Dans "L'art du roman", Milan Kundera parle de cet auteur polonais avec beaucoup d'estime : Gombrowizc fait partie d'une poignée d'auteurs qui ont su perpétuer l'héritage du roman européen, tout en lui apportant la modernité et l'originalité nécessaires pour les faire sortir du lot. Je vois aussi en quoi il peut être considéré comme un précurseur du drame absurde. Mais seuls "Les Envoûtés" ne sont sans doute pas suffisants pour se faire une image juste de Gombrowicz-auteur. Lui-même concède avoir écrit ce roman uniquement pour de l'argent, et pour prouver que même un écrivain "sérieux" de sa trempe peut écrire un livre qui enchantera "les petites bonnes et les chauffeurs de taxis". "Les Envoûtés" sont donc un jeu littéraire d'un "mauvais goût" délibéré, qui rend hommage aux romans gothiques du 19ème tout en les parodiant ; quelque chose que le Tchèque Josef Váchal a réussi à mener au paroxysme dans son "Roman Sanglant". Et "Le festin chez la comtesse Fritouille" m'a fait pratiquement le même effet, car on y trouve encore une fois ce mélange hardi d'absurde, de grotesque, d'épouvantable et de psychologique.

Au premier regard, tout ceci ne semble pas voler bien haut et à vrai dire, on comprend à peine ce qui se passe vraiment. Mais Witold est un rusé renard, et il nous a en réalité concocté trois petites merveilles dont la force consiste dans une gradation progressive et très machiavélique. Ce qui commence comme une histoire réaliste et ordinaire va se mettre à rouler comme une boule de neige qui va ramasser au passage toutes sortes de saletés et de bizarreries, et à la fin elle va éclater en libérant dans l'air pur une indéfinissable odeur d'oeuf pourri. Odeur un peu théâtrale, certes, mais pour mes goûts littéraires de "petite bonne" c'est tout à fait réjouissant.

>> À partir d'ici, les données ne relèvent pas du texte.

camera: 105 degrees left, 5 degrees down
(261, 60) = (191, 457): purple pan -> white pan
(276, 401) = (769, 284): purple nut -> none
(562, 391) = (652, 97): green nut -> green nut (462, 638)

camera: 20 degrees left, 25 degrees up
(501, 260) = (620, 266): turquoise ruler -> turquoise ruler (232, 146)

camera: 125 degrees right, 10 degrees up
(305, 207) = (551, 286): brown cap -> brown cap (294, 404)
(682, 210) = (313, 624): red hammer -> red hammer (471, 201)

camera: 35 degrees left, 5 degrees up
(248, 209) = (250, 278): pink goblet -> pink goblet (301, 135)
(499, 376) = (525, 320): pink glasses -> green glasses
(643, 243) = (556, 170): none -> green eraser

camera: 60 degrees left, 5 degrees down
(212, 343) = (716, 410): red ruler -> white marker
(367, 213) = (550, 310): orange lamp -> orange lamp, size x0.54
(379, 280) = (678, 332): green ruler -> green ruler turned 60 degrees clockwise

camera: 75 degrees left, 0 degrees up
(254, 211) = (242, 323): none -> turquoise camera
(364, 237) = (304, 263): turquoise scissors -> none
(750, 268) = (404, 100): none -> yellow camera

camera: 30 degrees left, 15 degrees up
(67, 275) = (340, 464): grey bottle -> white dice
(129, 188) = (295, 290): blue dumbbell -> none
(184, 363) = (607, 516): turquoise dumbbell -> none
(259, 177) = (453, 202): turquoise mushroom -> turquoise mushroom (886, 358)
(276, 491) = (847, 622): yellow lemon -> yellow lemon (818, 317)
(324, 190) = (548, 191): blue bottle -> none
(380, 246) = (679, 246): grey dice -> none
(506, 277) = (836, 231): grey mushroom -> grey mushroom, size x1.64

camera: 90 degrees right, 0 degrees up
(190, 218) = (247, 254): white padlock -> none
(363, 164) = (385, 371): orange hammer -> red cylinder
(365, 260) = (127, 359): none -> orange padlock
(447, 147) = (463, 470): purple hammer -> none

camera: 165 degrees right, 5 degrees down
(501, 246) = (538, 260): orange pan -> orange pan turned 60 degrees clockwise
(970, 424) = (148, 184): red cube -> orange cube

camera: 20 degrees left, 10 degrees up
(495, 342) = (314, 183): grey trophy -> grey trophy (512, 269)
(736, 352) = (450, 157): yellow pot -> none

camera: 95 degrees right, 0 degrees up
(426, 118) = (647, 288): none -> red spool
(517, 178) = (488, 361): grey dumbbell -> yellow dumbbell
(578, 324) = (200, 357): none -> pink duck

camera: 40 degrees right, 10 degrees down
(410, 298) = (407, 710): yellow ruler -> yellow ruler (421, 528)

Qu'avons nous donc dans ce petit Folio à 2 euros ?
"Meurtre avec préméditation" a un léger sous-ton kafkaïen, sauf que ce n'est pas une histoire de K. mais de H., un juge d'instruction invité chez un riche client pour régler une affaire d'héritage. Malheureusement, celui-ci vient juste de décéder - d'une mort on ne peut plus naturelle - et H. est accueilli par une famille en deuil. Cette mort et ce deuil ont un côté tellement banal que cela semble suspect au juge : il doit s'agir d'un meurtre... il ne reste plus qu'à démasquer, coûte que coûte, le meurtrier !
"Le festin chez la comtesse Fritouille" flotte quelque part entre une satire sur l'ancienne noblesse polonaise, un récit totalement burlesque et une histoire de cannibalisme, à vous de voir.
Et dans "Virginité", vous allez enfin apprendre pourquoi les jeunes vierges se sentent obligées de sourire même quand on leur jette des pierres, tout en fantasmant sur des choses qui n'ont rien à voir avec l'image qu'on se fait d'elles.
Un peu comme chez Kafka (même si la parenté entre les deux est assez lointaine) on peut interpréter ces histoires comme bon nous semble, au premier degré ou comme métaphores psychanalysables, ce qui les rend d'autant plus intrigantes. Mais il serait probablement inutile d'y chercher une quelconque morale.

Comment noter cet invraisemblable festin polonais ? En quelque sorte, ce menu livret a changé ma vie, car je ne verrai plus jamais le chou-fleur ni les vierges du même oeil, ce qui mérite d'être pris en considération. Donc 4/5, ou, pour ceux qui préfèrent tout compliquer comme maître Gombrowicz, 266,64/333,3.